Грюнфильд принял письмо в оригинальном фирменном конверте отеля "Кантон" с целлулоидным окошечком впереди, сломал печать.
– Ничего не понимаю!
– он протянул письмо Шмидту.
На листе бумаги значилось: "Уважаемые и дорогие мои соотечественники! Наслышавшись от портовых валастей о том неприятном положении, в котором вы пребываете в настоящее время, посылаю вам свой скромный подарок в надежде, что он придется вам всем по вкусу. Очень прошу принять с искренними уверениями в моем глубоком к вам уважении. Вам соотечественник Алексей Лаврентьев".
К письму был а приложена пахнущая свежей типографской краской визитная карточка с указанием рода занятий хозяина - "промышленник и финансист", адреса его проживания - "Чифу, центр, отель "Кантон", а также номер телефона - 27.
Пока китайца, доставившего подарок, угощали прямо на палубе смирновской водкой, которую он пил с величайшей радостью и удовлетворением, Генрих Иванович счел своим долгом написать несколько слов неведомо откуда взявшемуся благодетелю.

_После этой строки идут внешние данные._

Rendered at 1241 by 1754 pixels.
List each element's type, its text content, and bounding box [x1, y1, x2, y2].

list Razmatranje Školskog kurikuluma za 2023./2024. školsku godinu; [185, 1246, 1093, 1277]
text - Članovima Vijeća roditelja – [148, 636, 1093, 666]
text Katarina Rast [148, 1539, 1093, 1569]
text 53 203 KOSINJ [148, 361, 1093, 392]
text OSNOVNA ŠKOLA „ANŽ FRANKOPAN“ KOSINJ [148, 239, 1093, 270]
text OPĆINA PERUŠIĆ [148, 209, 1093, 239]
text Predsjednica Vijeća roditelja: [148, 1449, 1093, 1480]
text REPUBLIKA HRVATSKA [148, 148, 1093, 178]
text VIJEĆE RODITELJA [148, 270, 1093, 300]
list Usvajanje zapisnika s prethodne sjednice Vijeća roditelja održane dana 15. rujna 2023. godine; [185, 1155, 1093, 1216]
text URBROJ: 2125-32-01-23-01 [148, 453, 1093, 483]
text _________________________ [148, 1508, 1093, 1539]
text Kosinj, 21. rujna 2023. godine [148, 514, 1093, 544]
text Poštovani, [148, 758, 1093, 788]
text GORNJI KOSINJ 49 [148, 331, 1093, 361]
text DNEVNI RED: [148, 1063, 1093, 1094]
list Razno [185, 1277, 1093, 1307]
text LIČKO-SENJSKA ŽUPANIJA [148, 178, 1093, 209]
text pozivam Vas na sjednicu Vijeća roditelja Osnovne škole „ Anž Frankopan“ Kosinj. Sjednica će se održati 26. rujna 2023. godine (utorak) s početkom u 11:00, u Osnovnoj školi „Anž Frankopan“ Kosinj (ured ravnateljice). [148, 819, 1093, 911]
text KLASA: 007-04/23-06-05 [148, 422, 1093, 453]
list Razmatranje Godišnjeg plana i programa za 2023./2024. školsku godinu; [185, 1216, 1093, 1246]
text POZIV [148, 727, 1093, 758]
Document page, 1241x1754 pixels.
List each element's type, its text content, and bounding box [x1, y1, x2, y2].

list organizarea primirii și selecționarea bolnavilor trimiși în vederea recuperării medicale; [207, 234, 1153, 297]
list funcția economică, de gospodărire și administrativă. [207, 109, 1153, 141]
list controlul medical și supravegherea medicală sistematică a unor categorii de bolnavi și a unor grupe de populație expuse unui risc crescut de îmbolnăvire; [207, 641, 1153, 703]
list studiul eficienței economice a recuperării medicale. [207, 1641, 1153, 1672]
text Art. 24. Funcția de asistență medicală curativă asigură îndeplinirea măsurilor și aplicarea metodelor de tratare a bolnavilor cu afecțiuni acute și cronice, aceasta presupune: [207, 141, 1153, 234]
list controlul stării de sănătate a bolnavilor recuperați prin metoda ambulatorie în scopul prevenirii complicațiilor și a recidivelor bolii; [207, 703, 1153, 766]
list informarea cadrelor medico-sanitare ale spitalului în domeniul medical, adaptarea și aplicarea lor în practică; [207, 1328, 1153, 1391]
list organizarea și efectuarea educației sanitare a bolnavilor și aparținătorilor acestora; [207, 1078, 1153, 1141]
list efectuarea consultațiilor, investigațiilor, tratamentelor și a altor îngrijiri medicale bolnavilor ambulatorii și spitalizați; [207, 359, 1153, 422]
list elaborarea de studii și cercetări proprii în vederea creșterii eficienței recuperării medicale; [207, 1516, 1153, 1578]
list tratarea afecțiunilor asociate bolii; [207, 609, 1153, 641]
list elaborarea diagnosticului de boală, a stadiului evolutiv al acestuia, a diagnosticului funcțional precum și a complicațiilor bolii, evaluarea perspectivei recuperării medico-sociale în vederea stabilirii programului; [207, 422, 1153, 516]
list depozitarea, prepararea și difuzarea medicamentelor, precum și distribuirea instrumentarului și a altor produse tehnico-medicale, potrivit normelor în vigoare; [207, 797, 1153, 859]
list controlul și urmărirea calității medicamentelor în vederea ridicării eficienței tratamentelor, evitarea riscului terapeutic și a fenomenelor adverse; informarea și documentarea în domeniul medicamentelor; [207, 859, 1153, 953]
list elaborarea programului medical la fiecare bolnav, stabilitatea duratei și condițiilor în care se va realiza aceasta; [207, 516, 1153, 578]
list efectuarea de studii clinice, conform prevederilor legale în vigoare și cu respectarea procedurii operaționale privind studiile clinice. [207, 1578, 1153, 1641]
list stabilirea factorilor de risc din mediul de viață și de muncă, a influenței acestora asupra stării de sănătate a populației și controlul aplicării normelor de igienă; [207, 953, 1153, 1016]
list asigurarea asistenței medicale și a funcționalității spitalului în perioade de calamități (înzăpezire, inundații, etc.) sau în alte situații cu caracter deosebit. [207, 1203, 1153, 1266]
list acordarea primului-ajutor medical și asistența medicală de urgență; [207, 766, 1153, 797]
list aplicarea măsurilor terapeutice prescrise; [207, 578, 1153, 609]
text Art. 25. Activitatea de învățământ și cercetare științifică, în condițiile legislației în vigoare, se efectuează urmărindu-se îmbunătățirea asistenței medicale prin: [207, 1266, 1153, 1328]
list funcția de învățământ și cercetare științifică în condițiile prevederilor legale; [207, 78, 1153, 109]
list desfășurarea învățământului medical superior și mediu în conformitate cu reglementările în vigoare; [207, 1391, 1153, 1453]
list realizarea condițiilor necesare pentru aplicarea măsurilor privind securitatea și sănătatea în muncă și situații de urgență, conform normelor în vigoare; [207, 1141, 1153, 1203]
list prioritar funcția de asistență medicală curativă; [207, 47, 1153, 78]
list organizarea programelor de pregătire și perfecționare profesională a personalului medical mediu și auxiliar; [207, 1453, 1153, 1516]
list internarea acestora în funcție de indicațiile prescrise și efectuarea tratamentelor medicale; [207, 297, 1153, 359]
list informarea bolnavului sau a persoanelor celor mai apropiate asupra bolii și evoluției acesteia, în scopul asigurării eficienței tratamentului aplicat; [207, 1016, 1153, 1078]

"Уважаемый г-н Лаврентьев!
– писал он.
– Примите самую сердечную благодарность за столь приятный и неожиданный для команды "Ставрополя" подарок. Надеюсь, что вы выберете при случае удобное для вас время, чтобы наведаться к нам на борт, ибо сами мы, к сожалению, пока лишены иной возможности поблагодарить вас лично. Наше судно, действительно, находится сейчас не в самом завидном положении, и тем дороже для каждого из нас участие и помощь всякого истинно русского гражданина. Остаюсь в ожидании Г. Грюнфильд, капитан".